GOAL:
Repeat the part of the Birmingham Barons history that opens with the words containing "The first franchise" and closes with "Act of 1964.", swapping "franchises" for "teams".

EXCERPT:

[START]

Birmingham Barons
- Location: Birmingham, AL
- League: Southern Association 1901-1961; Southern League 1964-1965 and 1981-2019; Double-A South 2021; Southern League 2022-
- Class: AA
- Affiliation: Chicago White Sox 1986-
- Ballpark: Rickwood Field 1910-1987; Hoover Metropolitan Stadium 1988-2012; Regions Field 2013-present
Team History[edit]
The Birmingham Barons, of the Southern League and briefly in Double-A South, continue a long and rich history of baseball in The Magic City. The Chicago White Sox farmhands play their home games at Regions Field in Birmingham, AL.
The first franchise lasted for six decades. Including that one, the city and one of its suburbs have hosted three franchises in the affiliated minors as well as a string of Negro Leagues ballclubs that spanned their four-decade history.
Birmingham professional baseball began with the formation of the Southern Association in 1901. The Barons remained a member of that circuit through its final season, 1961. The Association resisted integration even as Organized Baseball helped lead it; still segregated on the field and in the stands, it folded 14 years after Jackie Robinson broke MLB's color line, in the same year as the Freedom Rides, and three years before the Civil Rights Act of 1964.
The Barons' original nickname was "Coal Barons", although the shorter form of the name would prevail; Birmingham was built on, as well as largely of, steel - and coal played a major role in that.
After 1920, when the Birmingham Black Barons co-founded the Negro Southern League, Birmingham's Rickwood Field hosted two ball cubs until the Black Barons folded around 1960.
The second Birmingham Barons joined the Southern League as a Kansas City Athletics' affiliate in 1964, the year the former South Atlantic League changed its name and one year after its promotion from Class A. Another Class A circuit, the Western Carolinas League would later resurrect the South Atlantic name and use it the rest of Affiliated Era. This franchise played two seasons as the Barons but took its parent's nickname in 1966. In 1969, after Sulphur Dell in Nashville, TN, was demolished, Rickwood Field became the oldest stadium extant that had ever hosted Organized Baseball seasons. After the 1975 campaign, facing a rent increase at Rickwood, the Birmingham Athletics moved to Chattanooga, TN. They resumed the locally historic nickname Lookouts and remain there going by that today.

[END]

DATA SHOWN:
[START]

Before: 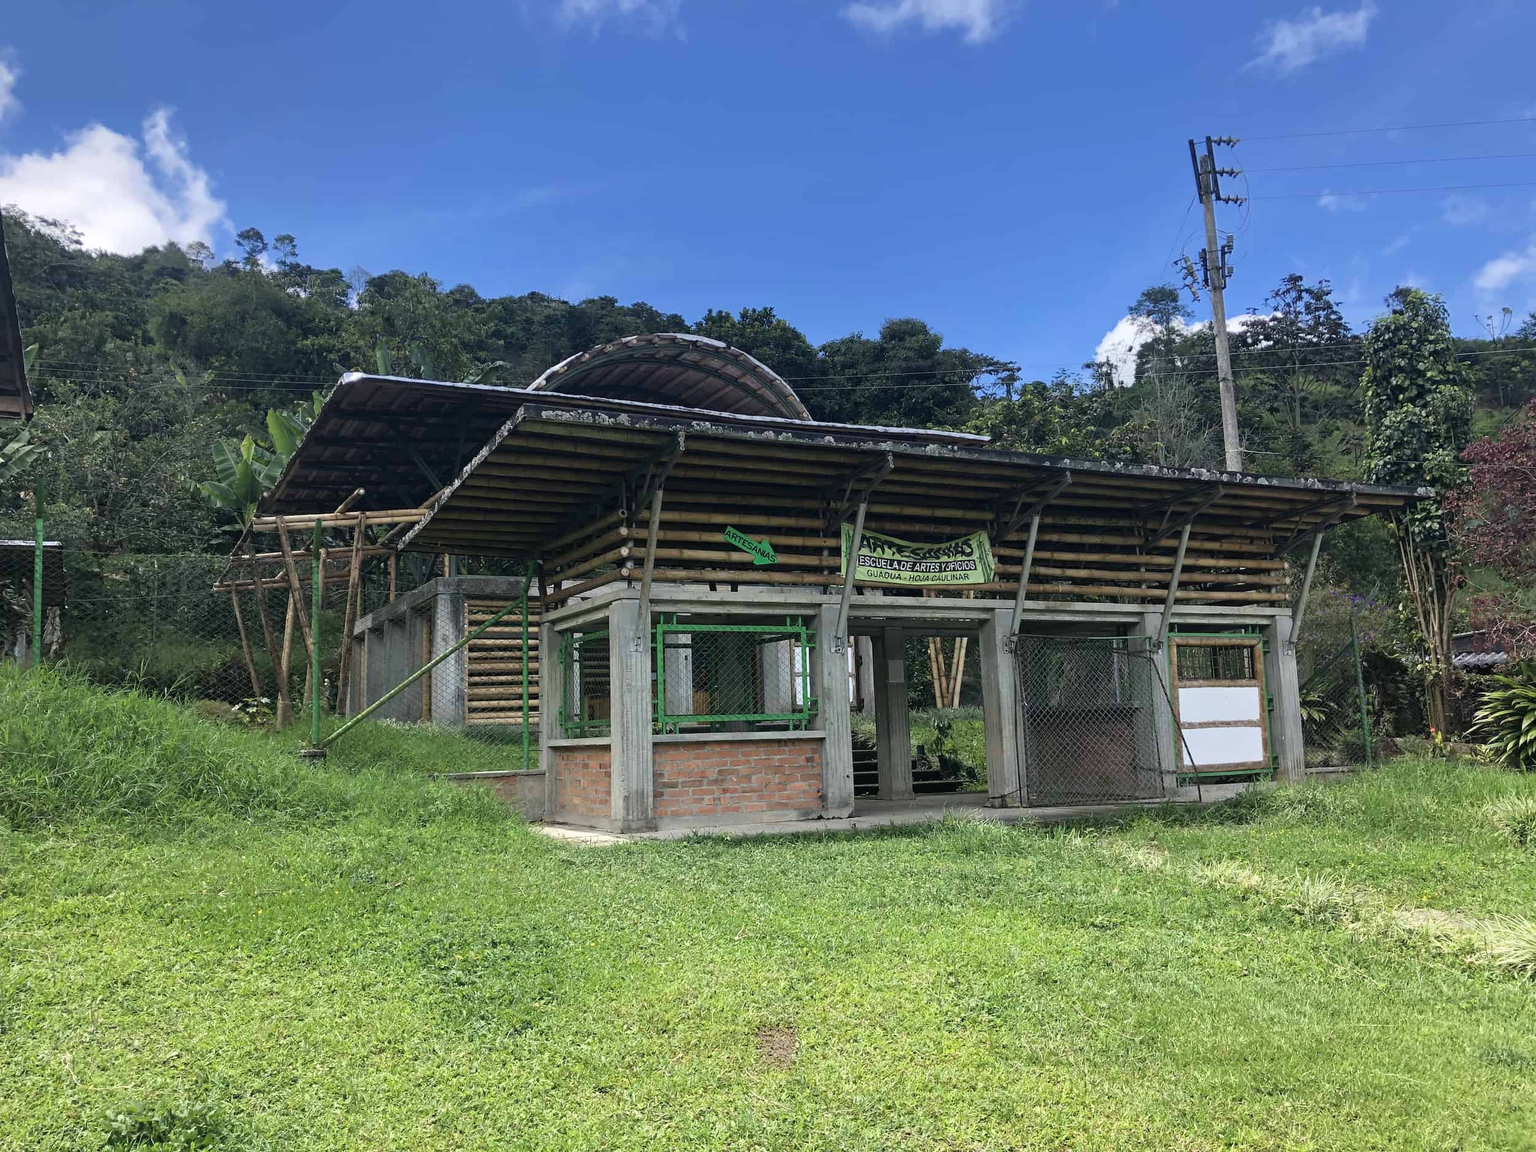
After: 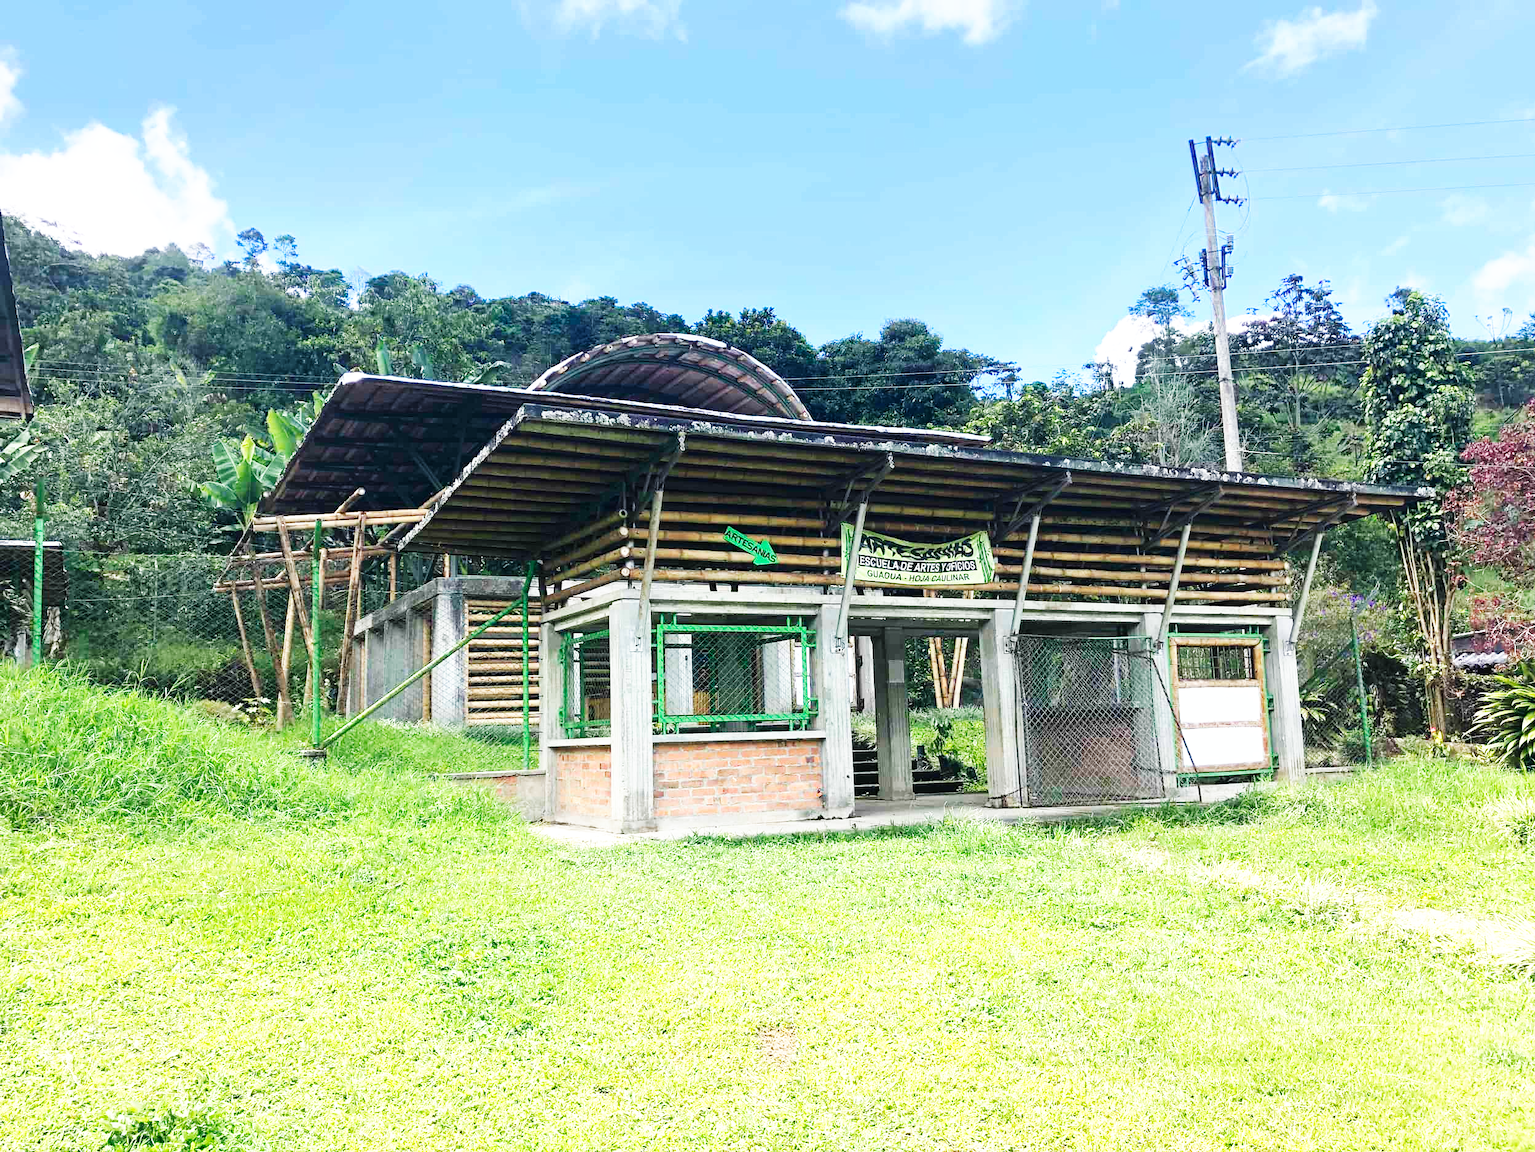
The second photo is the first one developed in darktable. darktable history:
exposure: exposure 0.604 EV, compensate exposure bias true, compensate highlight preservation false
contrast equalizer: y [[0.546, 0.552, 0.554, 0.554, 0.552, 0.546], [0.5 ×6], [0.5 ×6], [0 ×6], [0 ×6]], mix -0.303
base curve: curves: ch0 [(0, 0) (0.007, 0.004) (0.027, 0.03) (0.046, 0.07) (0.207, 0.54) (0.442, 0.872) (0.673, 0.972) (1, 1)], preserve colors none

[END]
[START]

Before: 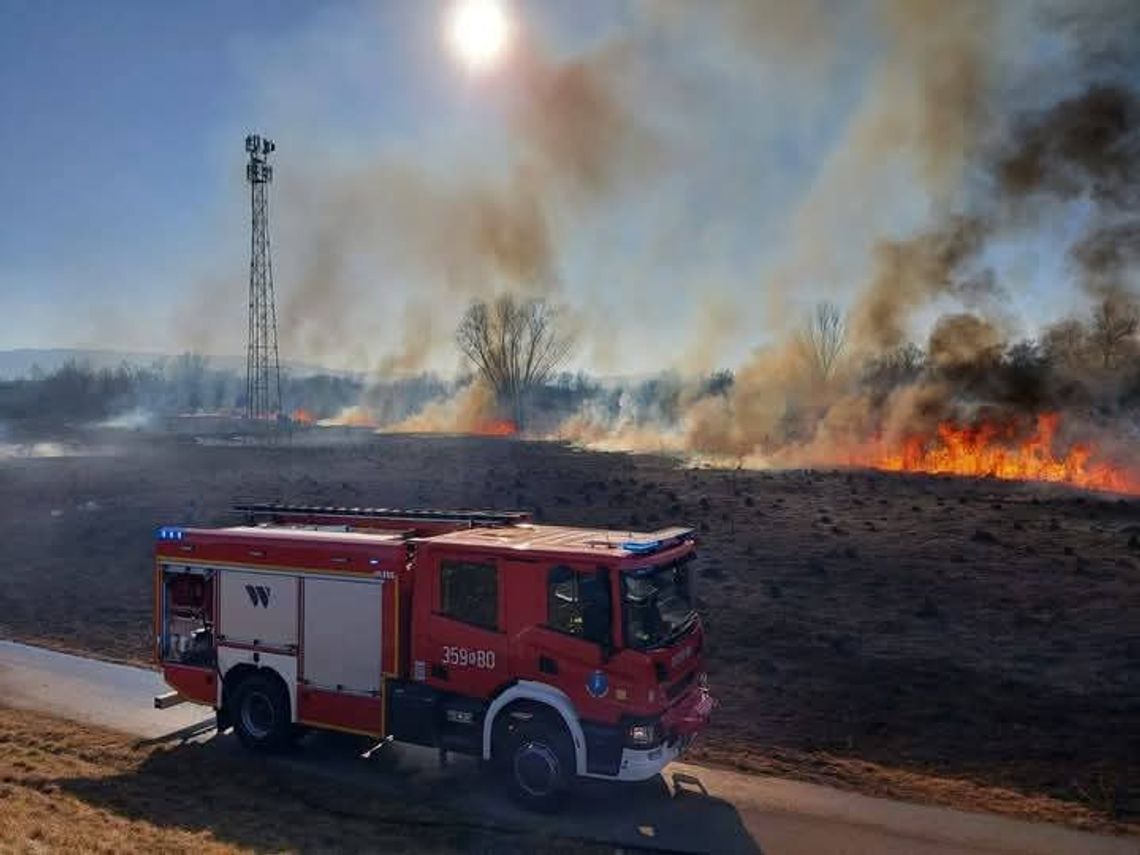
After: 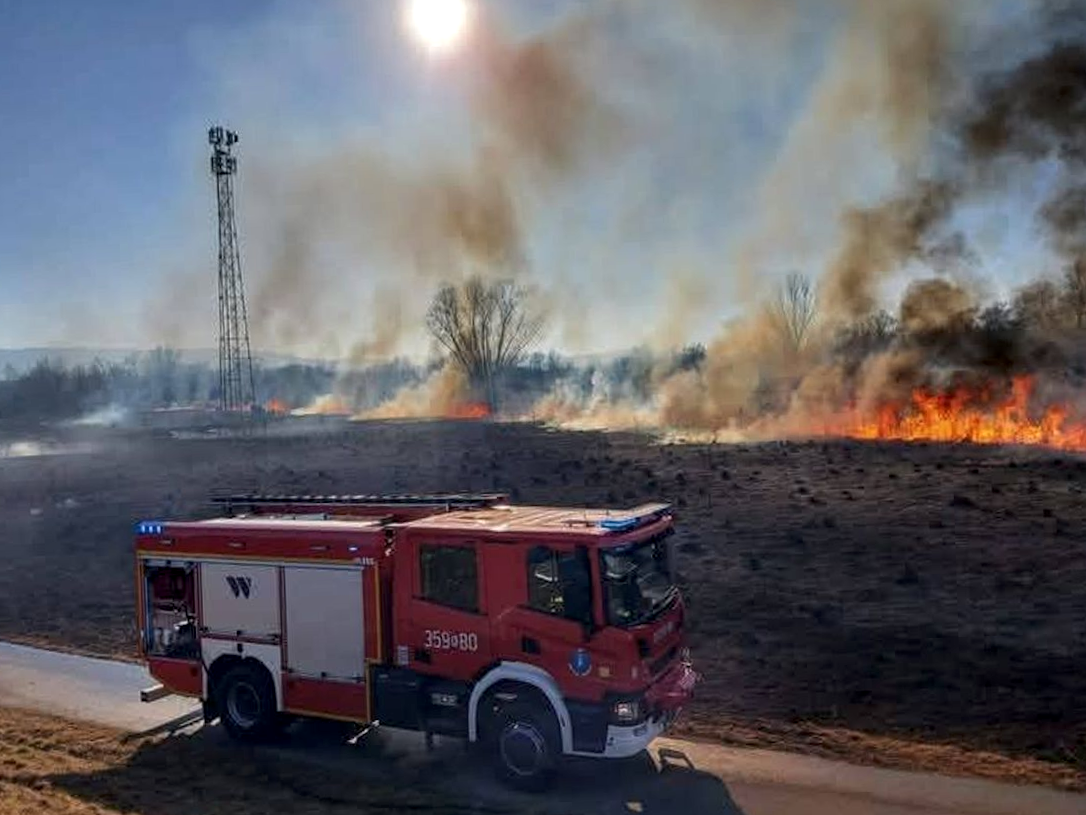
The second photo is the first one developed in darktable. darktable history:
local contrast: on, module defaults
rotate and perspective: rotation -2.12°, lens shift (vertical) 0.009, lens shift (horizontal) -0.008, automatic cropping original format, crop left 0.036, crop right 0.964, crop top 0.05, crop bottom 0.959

[END]
[START]

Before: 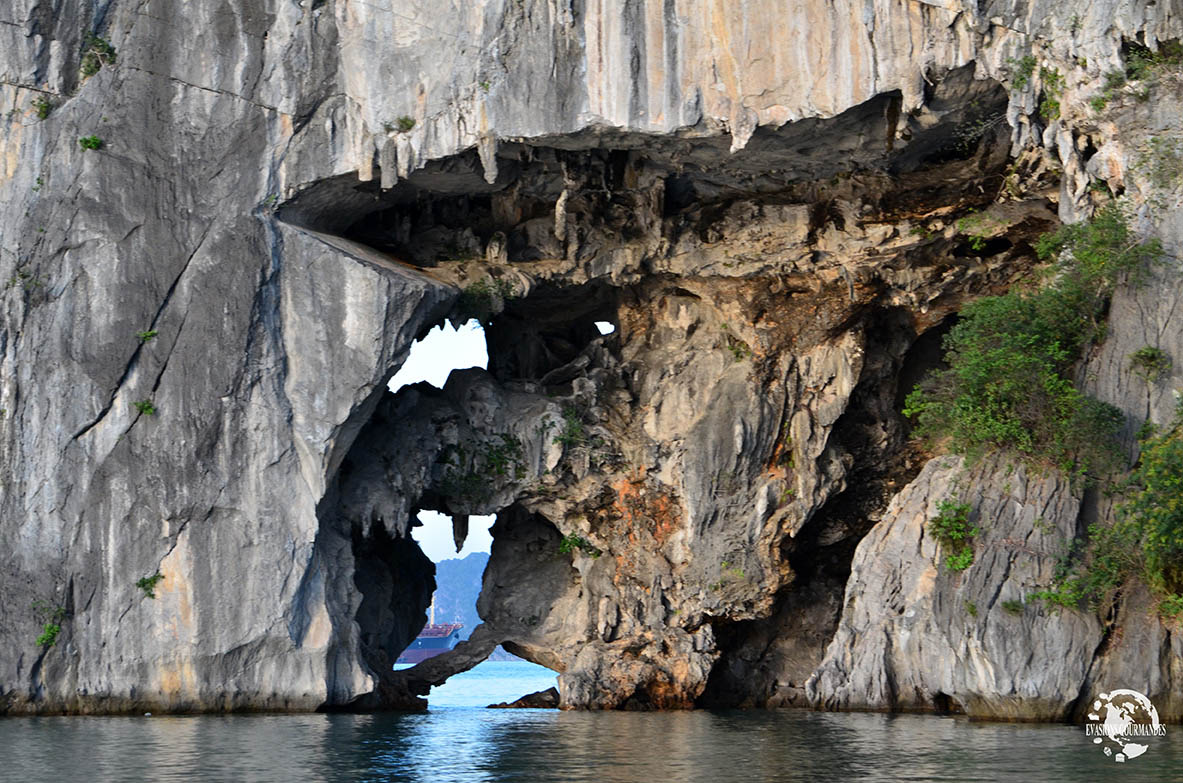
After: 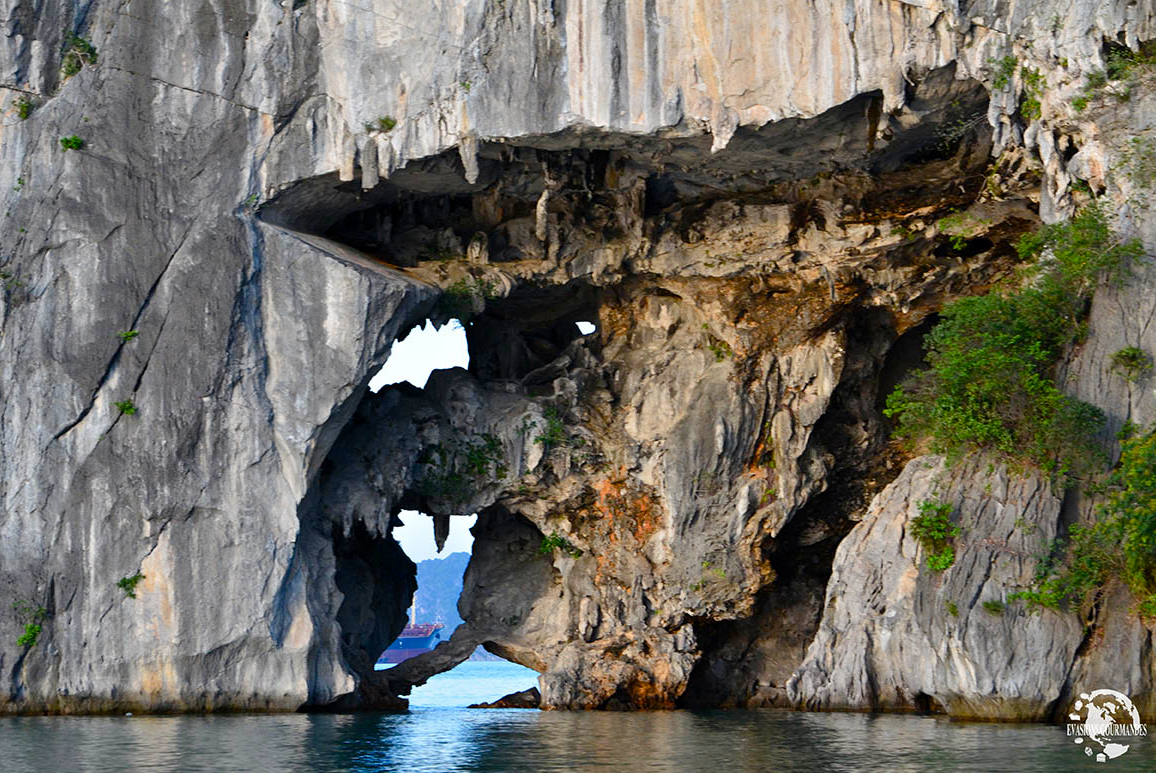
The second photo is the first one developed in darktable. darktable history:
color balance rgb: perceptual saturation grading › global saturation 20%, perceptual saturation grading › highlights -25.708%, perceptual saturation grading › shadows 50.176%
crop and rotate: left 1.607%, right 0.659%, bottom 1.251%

[END]

SOLUTION:
The first franchise lasted for six decades. Including that one, the city and one of its suburbs have hosted three teams in the affiliated minors as well as a string of Negro Leagues ballclubs that spanned their four-decade history.
Birmingham professional baseball began with the formation of the Southern Association in 1901. The Barons remained a member of that circuit through its final season, 1961. The Association resisted integration even as Organized Baseball helped lead it; still segregated on the field and in the stands, it folded 14 years after Jackie Robinson broke MLB's color line, in the same year as the Freedom Rides, and three years before the Civil Rights Act of 1964.